2. What data we collect
Account data
If you register or sign in, we store your name, email address, and — if you used Google or Facebook to sign in — a reference ID from that provider. We never see or store your Google or Facebook password.
Cookies & tracking
We use non-essential cookies for two purposes. First, analytics: we run both Matomo (self-hosted — data never leaves our servers) and Google Analytics (anonymised data shared with Google) to understand how visitors use the site. Second, personalisation: we track which pages you visit in order to suggest relevant content elsewhere on the site. All non-essential cookies are opt-in. Declining via the cookie banner or the settings link in the footer disables analytics and personalisation in one step — there is no partial opt-out.
Contact enquiries
If you submit a contact form, we store your name, email address, and message so we can respond.
3. How we use your data
- To provide and improve the site and your account features (saved favourites, newsletters).
- To respond to enquiries you send us.
- To understand site usage so we can improve content (analytics).
- To send you updates or newsletters, only if you opted in.
We do not sell your data to anyone.
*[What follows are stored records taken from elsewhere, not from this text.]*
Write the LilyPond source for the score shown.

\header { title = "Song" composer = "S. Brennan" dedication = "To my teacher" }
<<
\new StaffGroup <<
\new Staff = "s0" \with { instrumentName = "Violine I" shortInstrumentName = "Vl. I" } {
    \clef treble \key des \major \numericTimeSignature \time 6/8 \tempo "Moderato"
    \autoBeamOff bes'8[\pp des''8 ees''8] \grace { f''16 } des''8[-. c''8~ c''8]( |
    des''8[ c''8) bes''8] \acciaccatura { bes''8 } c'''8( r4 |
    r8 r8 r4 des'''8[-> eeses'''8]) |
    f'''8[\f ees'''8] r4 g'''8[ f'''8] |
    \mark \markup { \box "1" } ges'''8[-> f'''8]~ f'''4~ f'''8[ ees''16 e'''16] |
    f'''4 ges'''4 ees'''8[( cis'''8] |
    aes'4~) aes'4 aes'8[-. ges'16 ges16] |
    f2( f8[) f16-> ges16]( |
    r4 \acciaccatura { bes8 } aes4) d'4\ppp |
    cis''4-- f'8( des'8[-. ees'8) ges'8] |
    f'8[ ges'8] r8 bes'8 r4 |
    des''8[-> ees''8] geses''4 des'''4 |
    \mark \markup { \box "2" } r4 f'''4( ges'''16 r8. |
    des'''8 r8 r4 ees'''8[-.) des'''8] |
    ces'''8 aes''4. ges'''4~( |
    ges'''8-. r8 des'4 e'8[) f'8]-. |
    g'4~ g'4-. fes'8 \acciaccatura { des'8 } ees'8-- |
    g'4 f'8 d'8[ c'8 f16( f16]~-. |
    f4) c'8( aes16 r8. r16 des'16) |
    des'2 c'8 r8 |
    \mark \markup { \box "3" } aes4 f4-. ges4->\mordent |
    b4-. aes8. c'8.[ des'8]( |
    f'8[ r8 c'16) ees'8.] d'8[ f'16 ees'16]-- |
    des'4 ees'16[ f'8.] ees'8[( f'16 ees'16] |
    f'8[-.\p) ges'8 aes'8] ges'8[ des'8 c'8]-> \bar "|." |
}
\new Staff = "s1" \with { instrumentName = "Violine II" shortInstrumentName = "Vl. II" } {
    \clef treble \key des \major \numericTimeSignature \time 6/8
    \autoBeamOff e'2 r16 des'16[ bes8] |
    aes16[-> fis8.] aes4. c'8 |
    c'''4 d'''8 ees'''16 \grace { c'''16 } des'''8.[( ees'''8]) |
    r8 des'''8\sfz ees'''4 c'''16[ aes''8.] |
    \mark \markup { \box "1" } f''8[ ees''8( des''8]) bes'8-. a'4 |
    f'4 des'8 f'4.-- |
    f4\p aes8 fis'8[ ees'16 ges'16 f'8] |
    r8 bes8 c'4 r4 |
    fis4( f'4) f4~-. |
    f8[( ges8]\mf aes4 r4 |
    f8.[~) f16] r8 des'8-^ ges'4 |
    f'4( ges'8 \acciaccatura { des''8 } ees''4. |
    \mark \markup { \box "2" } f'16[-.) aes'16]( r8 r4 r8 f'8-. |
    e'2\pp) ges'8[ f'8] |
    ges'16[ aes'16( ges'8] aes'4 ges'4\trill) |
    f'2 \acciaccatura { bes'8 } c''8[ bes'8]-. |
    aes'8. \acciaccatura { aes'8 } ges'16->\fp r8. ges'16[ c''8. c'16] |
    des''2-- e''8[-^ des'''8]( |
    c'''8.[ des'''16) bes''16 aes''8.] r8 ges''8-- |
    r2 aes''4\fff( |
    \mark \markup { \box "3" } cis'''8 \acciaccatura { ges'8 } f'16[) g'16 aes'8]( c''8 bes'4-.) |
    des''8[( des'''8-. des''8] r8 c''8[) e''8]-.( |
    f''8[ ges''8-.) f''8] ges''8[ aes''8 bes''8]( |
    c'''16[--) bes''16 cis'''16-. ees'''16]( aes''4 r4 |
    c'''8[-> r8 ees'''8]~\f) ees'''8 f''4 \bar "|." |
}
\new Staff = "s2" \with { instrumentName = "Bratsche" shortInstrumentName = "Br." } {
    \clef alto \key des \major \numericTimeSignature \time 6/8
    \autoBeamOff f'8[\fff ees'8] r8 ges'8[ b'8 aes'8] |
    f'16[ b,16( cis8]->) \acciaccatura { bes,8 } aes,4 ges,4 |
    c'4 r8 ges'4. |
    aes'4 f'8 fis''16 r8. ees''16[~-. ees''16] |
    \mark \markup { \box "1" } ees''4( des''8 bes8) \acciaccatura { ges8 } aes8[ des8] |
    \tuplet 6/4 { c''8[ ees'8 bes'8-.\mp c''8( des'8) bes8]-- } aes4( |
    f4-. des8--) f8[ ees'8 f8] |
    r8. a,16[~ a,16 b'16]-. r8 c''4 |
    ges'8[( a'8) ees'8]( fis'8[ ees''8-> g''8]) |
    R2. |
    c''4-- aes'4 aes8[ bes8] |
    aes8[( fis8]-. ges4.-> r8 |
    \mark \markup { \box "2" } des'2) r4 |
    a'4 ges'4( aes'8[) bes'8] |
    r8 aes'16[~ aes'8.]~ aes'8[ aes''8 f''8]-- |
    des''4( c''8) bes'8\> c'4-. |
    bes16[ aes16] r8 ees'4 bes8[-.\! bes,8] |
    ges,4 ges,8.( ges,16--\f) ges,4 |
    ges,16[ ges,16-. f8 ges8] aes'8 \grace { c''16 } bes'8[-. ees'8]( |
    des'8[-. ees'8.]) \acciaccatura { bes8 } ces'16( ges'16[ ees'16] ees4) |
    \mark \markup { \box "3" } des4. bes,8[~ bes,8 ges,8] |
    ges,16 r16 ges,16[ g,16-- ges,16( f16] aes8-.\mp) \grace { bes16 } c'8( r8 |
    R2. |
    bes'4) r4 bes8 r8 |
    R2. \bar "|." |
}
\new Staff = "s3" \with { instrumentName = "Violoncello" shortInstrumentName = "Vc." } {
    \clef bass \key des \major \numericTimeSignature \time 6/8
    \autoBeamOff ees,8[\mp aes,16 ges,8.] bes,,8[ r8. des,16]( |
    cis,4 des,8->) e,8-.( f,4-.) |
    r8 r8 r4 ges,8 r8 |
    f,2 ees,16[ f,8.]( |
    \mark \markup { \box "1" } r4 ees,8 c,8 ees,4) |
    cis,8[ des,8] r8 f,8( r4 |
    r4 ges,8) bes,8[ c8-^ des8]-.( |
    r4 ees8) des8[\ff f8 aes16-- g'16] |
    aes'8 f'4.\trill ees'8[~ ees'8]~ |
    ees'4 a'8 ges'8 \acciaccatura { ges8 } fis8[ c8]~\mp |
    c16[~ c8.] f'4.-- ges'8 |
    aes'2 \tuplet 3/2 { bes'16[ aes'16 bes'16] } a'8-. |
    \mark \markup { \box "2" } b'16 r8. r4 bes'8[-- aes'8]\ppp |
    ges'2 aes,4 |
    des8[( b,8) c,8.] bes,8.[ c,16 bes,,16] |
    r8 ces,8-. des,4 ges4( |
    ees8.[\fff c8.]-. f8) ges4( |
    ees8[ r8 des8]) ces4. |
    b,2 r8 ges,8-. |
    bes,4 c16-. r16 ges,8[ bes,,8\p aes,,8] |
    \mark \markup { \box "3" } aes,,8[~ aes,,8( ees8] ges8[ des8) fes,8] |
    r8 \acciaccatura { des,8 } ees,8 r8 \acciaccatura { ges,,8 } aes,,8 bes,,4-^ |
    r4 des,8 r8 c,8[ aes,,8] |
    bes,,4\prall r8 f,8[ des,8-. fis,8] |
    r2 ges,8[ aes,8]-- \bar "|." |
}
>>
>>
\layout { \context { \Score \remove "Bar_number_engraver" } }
We do not use your data for automated decision-making or profiling.
4. Legal basis (UK GDPR)
- Contract — processing your account details to provide the service you signed up for.
- Legitimate interests — analytics and security logging.
- Consent — newsletters and non-essential cookies, which you can withdraw at any time.
5. Third-party services
- Google Sign-In & Google Analytics — governed by Google's Privacy Policy.
- Facebook Login — governed by Meta's Privacy Policy.
These services only share data with us when you choose to sign in using them.
6. Data retention
We keep your account data for as long as your account exists. If you ask us to delete your account, we will remove your personal data within 30 days. Contact enquiries are retained for up to 2 years.
7. Your rights
Under UK GDPR you have the right to access, correct, or delete your personal data, to restrict or object to processing, and to data portability. To exercise any of these rights, email us at [email protected]. You also have the right to lodge a complaint with the ICO.
8. Security
Passwords are hashed using bcrypt and never stored in plain text. All traffic is served over HTTPS. Sessions are protected with CSRF tokens and regenerated regularly.
9. Changes to this policy
We may update this policy from time to time. The "Last updated" date at the top will always reflect the most recent version.